Page —
[start]
Understand, at least in our case, we requeen annually anyway, about the only information I would really like is the breeder queen but then that is already easily done with color coded grafting cups. But from a potential breeder standpoint it's really pretty simple from my perspective. If you like it, mark it with a tack. At the end of the season segregate those hives and spend some time analyzing them to determine breeders.


----------



## deknow (Jul 17, 2006)

jim lyon said:


> Something I have been considering is setting up a "cloud" based system of recording which yards were visited, the date, what was done, current numbers and general impressions (information that is currently carried back to the honey house and entered on a large master chart). It's not unusual for us to have several trucks out in different areas. Occasionally there is confusion that leads to overlap or omission of a yard that may mean an unnecessary trip the next day. If everyone could be trained to enter the data onto the cloud at the completion of each yard it would save the inevitable confusion about why a yard may or may not have been put on their list that morning.
[end]
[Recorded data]
[start]
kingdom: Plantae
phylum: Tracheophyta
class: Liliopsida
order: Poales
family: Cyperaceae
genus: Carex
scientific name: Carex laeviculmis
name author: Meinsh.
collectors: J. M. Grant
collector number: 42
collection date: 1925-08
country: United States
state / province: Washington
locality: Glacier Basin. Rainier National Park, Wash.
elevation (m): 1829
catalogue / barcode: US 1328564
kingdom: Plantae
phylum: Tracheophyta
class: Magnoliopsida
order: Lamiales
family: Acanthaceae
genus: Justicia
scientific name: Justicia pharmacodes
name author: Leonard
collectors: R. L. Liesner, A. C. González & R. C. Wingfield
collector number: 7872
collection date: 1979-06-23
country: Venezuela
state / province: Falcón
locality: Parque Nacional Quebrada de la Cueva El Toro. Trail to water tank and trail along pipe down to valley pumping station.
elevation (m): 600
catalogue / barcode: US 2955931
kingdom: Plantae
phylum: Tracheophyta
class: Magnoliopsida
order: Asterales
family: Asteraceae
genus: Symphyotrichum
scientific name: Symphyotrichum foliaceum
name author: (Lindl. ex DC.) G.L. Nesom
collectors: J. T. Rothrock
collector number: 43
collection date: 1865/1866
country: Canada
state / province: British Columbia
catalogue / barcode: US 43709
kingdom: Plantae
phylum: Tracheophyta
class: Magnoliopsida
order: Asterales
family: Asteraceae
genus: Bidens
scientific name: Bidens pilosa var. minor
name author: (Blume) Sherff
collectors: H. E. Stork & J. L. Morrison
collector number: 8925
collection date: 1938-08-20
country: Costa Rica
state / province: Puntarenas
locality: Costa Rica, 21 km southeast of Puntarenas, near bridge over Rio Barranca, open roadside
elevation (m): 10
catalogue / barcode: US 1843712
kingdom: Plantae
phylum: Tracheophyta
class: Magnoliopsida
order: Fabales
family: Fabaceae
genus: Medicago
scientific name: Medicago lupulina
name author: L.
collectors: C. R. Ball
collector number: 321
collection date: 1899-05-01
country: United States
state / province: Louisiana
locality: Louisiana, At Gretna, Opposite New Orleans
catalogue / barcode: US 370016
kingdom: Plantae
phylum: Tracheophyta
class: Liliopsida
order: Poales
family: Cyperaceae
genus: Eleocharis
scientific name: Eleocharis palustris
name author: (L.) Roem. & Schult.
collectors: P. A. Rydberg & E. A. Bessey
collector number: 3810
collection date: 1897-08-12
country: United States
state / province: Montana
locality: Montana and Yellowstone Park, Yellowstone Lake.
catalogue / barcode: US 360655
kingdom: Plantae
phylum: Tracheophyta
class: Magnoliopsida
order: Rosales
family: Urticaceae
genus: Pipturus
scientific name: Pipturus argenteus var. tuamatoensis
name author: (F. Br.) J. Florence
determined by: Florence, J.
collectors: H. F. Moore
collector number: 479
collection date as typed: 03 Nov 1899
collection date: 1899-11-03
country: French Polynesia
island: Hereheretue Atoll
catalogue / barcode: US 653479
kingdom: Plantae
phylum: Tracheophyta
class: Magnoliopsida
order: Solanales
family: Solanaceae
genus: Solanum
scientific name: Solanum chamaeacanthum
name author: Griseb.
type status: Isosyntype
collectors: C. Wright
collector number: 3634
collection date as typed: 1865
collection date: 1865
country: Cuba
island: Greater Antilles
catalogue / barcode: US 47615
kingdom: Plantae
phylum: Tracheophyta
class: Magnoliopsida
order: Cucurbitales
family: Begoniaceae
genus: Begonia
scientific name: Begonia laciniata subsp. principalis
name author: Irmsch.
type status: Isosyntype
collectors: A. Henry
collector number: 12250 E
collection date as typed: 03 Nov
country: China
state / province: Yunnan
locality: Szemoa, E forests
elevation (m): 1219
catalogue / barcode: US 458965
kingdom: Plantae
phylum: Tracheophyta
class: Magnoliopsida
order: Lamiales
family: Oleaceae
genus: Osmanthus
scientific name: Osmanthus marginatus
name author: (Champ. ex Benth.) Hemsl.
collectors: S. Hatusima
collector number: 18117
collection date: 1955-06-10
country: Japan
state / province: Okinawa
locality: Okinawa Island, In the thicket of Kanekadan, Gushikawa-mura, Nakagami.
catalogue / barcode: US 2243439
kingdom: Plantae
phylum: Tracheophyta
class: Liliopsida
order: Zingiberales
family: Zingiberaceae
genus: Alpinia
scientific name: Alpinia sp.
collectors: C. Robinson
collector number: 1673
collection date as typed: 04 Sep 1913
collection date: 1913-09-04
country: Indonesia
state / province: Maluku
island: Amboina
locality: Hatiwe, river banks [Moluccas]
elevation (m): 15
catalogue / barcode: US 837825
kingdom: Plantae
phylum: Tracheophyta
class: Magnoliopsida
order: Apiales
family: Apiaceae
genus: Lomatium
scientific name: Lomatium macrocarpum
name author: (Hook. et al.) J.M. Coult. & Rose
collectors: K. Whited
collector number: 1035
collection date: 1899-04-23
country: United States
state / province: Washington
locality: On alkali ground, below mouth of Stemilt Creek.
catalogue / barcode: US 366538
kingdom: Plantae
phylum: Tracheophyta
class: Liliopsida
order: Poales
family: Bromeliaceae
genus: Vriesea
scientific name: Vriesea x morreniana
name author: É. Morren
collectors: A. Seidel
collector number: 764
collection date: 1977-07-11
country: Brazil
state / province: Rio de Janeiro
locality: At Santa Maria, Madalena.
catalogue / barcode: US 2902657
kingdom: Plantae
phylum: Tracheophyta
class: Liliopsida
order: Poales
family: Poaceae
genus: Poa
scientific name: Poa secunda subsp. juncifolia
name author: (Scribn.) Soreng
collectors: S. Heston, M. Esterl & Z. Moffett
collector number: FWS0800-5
[end]
Instructions —
A) In the beekeeping forum thread, what does the first writer say already makes it easy to track the breeder queen?
B) Write the next part of the beekeeping forum thread, picking up after its final sentence.

Responses for each task —
A) Color coded grafting cups.

B)
A standard contact management solution should work with very little adaptation.


----------



## jim lyon (Feb 19, 2006)

deknow said:


> A standard contact management solution should work with very little adaptation.


You are no doubt right Dean. The biggest challenge probanly isn't setting it up but rather training people to get in the habit of always doing it.


----------



## Keith Jarrett (Dec 10, 2006)

And then there's the " big white board keepers" simple, everybody can view it in the morning before they leave, anybody can add needed info.


----------



## Keith Jarrett (Dec 10, 2006)

JRG13 said:


> Is it more time than it's worth, perhaps, but some people just love data for whatever reason.
> .


Well said, Jeff & congratulations.


----------



## Ian (Jan 16, 2003)

JRG13,
How do you turn your data into practical operational savings? Our grain and livestock farms track production data and crosses it with other measured data, to give strategies to cut costs and increase performance. How do you do that with bees? I see beekeeping as a low input high return business as it stands. Just a thought


----------



## jim lyon (Feb 19, 2006)

Keith Jarrett said:


> And then there's the " big white board keepers" simple, everybody can view it in the morning before they leave, anybody can add needed info.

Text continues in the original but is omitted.